The smart mobile phone and accompanying application surge only heightened the lure of retail investing ease and utility. It wasn’t just Joe who could now invest in stocks, it was Everyman. Literally anyone could download an app, link it to a bank account, and instantly begin trading. By early last decade, Graham and Bogle were replaced. Vladimir Tenev and Baiju Bhatt created Robinhood, a loss-leader “free” trading app aimed at the younger Everyman set.

Robinhood
Vladimir Tenev and Baiju Bhatt

That has come with a cost, tradeoffs. As Popper notes, “Its users buy and sell the riskiest financial products and do so more frequently than customers at other retail brokerage firms, but their inexperience can lead to staggering losses.” Recent stories abound about Robinhood easing Everyman into leveraging credit card advances and home equity loans in the tens of thousands to try and catch unicorns. In one anecdote, Everyman’s “account value shot above $1 million this year,” Popper documented, “but almost all of that recently disappeared. This week, his balance was $6,956.”

Robinhood is a phenomenon and a symptom.

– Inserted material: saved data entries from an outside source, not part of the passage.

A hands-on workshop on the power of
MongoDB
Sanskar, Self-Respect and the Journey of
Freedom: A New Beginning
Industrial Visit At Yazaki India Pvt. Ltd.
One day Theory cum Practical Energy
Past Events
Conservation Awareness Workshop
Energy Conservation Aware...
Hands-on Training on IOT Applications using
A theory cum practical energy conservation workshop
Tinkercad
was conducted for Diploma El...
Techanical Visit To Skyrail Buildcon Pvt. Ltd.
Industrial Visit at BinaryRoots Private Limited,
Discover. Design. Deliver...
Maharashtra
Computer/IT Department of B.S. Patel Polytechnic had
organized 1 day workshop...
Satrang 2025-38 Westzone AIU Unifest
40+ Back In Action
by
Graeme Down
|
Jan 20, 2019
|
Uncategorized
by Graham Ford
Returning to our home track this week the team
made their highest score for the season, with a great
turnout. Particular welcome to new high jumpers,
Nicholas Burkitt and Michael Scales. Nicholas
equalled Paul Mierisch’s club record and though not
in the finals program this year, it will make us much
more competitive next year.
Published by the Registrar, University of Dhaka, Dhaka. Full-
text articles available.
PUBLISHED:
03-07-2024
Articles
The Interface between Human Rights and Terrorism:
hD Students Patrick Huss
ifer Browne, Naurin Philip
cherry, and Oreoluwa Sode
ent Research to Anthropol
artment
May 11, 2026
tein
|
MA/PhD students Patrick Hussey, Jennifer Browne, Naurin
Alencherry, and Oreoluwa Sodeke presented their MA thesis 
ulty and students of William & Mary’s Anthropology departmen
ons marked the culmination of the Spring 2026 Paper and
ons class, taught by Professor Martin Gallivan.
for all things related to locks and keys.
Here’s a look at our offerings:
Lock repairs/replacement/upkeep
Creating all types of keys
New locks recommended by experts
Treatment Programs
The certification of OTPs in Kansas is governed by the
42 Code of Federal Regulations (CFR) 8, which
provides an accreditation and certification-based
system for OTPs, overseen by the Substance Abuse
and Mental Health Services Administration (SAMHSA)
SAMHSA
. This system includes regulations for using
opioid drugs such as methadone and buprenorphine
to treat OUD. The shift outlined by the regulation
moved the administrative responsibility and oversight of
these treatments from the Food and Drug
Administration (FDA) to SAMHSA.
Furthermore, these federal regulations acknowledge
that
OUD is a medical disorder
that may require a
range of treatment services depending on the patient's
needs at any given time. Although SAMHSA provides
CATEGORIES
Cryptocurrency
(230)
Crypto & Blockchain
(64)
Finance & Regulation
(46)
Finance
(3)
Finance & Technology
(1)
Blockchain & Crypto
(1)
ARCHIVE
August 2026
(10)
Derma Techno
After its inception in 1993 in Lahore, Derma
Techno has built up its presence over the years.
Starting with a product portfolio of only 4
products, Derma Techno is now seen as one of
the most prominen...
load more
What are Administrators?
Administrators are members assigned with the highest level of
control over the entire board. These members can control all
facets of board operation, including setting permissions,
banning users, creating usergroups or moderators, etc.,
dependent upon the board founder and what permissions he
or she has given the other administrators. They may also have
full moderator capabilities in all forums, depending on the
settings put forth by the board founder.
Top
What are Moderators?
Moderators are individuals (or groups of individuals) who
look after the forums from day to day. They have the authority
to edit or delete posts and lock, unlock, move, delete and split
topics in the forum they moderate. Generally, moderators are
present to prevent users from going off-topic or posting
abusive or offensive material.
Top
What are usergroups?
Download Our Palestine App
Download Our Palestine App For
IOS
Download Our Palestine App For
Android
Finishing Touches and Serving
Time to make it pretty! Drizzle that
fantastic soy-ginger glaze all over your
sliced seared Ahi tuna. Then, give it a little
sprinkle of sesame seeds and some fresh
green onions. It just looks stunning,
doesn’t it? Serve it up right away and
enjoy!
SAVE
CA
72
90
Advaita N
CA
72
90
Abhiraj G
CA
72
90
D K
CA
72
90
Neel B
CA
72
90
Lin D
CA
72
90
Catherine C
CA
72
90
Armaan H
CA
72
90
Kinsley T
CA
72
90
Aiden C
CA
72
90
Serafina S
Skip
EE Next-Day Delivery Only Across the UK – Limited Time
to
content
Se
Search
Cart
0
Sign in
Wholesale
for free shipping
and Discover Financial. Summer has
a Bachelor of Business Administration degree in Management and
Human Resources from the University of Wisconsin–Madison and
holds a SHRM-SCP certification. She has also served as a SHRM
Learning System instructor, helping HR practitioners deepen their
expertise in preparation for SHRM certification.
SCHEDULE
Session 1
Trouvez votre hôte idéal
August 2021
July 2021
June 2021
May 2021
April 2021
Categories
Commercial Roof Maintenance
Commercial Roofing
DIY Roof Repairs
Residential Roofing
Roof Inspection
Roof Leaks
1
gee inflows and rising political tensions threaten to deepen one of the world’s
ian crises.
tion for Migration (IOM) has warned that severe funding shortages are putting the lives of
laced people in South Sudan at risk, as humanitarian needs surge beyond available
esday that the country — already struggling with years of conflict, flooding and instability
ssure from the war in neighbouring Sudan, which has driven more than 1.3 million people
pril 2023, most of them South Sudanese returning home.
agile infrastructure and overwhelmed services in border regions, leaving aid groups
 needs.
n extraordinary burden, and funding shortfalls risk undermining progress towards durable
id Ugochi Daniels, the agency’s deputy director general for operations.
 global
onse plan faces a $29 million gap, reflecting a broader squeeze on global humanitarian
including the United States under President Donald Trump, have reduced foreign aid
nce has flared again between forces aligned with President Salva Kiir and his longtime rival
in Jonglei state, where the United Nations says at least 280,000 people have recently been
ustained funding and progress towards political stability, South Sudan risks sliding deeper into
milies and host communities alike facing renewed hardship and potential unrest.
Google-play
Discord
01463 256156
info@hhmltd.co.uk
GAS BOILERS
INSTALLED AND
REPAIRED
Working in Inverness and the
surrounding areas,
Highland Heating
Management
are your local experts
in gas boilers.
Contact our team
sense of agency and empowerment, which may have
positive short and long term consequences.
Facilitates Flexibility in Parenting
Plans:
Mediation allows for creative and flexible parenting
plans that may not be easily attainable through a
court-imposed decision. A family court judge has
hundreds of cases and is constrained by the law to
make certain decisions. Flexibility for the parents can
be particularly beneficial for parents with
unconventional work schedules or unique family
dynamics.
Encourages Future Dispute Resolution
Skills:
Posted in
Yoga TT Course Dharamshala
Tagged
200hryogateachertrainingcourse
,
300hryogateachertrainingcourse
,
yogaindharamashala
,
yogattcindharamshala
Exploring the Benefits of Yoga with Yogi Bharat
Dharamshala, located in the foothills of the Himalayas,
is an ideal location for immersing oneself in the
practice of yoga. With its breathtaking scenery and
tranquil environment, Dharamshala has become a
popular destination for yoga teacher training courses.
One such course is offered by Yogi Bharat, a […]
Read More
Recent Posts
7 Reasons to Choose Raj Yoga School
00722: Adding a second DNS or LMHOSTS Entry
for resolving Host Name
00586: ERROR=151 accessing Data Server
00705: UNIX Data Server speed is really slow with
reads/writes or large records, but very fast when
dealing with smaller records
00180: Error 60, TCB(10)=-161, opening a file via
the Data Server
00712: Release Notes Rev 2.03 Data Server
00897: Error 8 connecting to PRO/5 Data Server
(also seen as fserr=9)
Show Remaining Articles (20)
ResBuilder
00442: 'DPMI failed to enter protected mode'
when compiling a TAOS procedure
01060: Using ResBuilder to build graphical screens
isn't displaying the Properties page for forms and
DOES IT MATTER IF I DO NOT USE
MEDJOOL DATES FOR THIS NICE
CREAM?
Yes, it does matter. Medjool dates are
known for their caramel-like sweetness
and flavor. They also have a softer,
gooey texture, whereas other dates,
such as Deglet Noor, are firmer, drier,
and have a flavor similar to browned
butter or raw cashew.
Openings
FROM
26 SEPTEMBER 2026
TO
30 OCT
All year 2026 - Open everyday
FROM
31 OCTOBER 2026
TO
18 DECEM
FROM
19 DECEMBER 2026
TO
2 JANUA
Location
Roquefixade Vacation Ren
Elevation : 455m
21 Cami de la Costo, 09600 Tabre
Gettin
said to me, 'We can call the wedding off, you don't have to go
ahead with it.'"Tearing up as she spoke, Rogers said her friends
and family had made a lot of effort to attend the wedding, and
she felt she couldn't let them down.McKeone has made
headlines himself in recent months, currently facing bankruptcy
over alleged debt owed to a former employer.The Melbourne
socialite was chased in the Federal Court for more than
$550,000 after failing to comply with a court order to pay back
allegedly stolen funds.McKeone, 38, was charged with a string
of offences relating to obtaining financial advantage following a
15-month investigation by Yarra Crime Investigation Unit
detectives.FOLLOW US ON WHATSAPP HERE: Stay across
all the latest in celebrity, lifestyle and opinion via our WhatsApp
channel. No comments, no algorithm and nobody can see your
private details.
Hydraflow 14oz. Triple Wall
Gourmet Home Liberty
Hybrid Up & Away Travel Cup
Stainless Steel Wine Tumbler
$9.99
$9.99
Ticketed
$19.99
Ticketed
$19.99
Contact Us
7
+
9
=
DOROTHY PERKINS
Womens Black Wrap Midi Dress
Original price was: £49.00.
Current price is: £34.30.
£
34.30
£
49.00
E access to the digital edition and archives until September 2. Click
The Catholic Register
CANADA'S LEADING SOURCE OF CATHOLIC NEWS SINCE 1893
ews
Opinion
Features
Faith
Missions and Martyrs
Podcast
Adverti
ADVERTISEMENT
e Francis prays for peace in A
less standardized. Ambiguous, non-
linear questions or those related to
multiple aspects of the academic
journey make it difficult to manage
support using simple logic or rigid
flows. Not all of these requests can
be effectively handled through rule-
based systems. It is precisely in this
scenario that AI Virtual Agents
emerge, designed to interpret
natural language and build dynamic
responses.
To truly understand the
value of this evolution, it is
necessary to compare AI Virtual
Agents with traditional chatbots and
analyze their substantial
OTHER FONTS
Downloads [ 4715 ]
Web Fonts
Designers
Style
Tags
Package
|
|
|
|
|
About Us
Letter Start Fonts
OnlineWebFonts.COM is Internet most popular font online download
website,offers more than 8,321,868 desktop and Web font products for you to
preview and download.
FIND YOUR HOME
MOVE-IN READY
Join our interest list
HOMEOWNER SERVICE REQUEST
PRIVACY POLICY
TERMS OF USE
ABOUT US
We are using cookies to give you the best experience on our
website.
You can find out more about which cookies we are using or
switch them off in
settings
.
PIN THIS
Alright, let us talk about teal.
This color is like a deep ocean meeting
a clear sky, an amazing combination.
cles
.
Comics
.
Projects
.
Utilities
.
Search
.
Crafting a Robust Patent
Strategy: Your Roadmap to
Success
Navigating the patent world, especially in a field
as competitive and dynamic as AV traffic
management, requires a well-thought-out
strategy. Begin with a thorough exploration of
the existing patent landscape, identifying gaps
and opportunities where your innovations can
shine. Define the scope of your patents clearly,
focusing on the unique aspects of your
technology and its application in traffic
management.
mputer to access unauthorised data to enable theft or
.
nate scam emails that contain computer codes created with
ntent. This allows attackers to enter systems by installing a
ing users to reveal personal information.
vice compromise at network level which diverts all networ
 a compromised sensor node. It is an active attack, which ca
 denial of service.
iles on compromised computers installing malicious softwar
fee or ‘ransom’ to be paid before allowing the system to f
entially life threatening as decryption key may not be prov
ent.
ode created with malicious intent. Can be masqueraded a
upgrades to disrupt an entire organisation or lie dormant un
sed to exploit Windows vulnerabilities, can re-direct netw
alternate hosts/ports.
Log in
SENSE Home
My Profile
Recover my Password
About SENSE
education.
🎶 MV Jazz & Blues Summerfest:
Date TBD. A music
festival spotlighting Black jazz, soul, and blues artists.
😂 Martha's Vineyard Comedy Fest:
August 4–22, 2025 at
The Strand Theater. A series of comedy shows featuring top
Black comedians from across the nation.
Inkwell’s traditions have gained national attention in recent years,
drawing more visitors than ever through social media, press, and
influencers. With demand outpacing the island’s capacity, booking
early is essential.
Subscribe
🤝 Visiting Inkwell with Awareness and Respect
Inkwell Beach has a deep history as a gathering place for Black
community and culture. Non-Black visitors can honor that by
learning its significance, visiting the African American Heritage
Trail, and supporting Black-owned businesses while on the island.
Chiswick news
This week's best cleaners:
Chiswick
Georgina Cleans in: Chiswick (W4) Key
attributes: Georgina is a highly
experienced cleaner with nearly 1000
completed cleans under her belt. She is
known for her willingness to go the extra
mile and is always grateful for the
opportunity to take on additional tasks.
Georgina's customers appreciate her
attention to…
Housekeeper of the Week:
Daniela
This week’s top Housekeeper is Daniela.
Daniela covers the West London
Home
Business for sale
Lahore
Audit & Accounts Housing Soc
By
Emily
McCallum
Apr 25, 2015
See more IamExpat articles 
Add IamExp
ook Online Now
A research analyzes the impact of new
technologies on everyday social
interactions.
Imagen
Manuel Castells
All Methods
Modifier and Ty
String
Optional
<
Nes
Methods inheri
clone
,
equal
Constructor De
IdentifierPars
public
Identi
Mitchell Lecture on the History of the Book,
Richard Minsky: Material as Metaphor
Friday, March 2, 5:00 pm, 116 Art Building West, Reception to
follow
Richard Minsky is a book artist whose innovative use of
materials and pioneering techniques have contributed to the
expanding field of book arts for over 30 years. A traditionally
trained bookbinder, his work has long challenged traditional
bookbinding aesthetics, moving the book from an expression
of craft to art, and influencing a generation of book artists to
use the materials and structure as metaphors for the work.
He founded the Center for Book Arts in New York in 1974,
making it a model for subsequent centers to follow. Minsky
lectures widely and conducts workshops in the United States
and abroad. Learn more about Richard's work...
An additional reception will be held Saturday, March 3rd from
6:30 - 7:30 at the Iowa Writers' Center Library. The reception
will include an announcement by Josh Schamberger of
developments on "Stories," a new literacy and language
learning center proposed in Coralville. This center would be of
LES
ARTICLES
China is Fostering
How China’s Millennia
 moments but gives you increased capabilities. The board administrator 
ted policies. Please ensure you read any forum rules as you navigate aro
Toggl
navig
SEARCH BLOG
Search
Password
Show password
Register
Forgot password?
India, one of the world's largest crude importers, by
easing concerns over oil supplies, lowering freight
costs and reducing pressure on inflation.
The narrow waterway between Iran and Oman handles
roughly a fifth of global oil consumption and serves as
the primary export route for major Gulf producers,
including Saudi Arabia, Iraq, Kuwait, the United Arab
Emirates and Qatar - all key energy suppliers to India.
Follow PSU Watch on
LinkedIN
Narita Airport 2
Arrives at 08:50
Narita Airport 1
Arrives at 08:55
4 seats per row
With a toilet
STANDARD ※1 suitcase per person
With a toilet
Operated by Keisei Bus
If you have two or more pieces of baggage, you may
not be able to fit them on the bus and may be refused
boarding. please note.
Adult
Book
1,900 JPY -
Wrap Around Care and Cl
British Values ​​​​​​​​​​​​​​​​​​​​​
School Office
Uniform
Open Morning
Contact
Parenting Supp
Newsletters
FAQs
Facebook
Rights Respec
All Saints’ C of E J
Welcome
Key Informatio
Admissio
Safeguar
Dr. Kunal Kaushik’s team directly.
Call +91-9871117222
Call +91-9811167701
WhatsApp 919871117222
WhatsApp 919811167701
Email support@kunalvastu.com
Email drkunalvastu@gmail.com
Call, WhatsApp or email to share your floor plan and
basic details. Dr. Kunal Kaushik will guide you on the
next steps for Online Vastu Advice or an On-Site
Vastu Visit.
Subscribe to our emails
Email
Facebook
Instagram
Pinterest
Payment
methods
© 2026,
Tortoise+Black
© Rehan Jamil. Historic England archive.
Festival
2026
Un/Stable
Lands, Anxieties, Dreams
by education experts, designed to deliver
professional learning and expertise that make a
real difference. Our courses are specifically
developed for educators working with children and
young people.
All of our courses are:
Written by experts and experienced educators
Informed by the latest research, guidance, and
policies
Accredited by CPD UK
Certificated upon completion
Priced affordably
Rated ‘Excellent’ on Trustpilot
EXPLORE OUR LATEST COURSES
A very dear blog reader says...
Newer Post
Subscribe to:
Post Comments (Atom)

It sits on an over $8 billion valuation for a reason: it works. The company uses empirical gold mined from years of social media experience to keep users glued via “behavioral nudges and push notifications,” Popper mused. “More than at any other retail brokerage firm, Robinhood’s users trade the riskiest products and at the fastest pace, according to an analysis of new filings from nine brokerage firms by the research firm Alphacution for The New York Times,” he claimed.

Alexander Kearns

Such vignettes turned deadly last month when 20-year old Alexander Kearns apparently committed suicide in connection with a negative Robinhood app balance of $730,000 somehow linked to his name. Kearns was reportedly using options trading, and when confronted with losses he threw himself in front of a train in despair.

“The emotional stress from the exposure caused him to take his own life,” his cousin tweeted (see embed, below). “I don’t feel right sharing this, but I also don’t feel right keeping it from the world. Why? Because recently I’ve been joking about how much I love DDTG. I’ve laughed at the Robinhood memes.” Exact details are hard to come by, and of course the media has whipped itself into usual hysterics, but the lesson appears fairly clear: bringing-in noob investors comes with giant pitfalls.

Robinhood responded with promises to amend certain practices, to post warnings, etc. But in a sense, they’re stuck. It’s a great business model, pleasing a lot of people, and is ushering in a whole new generation of financial literacy. Politicians, however, are prone to pounce and limit investing apps as a result, taking advantage of death to score political points. And it would be a shame for Robinhood-like apps to feel a regulatory chill, in my opinion.

Outside of polite society, but not far from controversies such as ensnaring neophyte investors, is the cryptocurrency ecosystem. Stories from its losses and costly lessons are now legend and worth periodic revue, from regular hacks, exchange vulnerabilities, to DeFi nonsense and just straight scams, perhaps crypto’s only difference in this regard is not ignoring the obvious. In my experience, there are tons of resources for crypto noobs to interact with and nearly all are filled with sober warnings. But it never hurts to install bulletproof glass.